作業内容
以下のレコードで「jamstack」という文字列を含む行の数を数え、その数だけを答えよ。

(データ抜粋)
________
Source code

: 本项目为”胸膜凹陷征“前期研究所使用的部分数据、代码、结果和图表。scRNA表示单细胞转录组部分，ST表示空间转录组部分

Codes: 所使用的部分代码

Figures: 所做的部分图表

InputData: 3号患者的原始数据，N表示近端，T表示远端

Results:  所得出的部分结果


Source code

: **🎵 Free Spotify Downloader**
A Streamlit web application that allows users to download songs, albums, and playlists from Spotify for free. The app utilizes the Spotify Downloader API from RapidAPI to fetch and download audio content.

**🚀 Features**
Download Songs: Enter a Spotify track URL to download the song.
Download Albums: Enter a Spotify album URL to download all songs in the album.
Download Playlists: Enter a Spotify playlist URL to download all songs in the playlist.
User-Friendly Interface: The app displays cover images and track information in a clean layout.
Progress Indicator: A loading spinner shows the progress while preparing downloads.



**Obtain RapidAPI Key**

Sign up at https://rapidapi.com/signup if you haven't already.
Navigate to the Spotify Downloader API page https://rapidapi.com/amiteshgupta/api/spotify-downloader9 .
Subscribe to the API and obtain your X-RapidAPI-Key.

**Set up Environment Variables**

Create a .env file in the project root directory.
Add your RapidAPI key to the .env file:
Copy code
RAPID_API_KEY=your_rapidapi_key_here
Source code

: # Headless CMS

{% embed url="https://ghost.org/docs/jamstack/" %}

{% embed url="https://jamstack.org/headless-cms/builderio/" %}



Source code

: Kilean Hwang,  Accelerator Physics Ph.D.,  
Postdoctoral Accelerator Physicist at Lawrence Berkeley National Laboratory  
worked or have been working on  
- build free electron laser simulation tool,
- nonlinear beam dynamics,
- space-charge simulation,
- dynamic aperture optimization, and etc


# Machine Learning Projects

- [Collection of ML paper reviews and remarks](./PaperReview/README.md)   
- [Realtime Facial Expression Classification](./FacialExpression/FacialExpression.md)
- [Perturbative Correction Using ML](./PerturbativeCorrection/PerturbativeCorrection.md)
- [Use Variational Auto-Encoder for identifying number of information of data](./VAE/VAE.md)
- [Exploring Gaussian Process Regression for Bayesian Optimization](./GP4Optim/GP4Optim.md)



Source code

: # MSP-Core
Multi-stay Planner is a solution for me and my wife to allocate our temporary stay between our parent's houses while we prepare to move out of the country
________
想定解答
2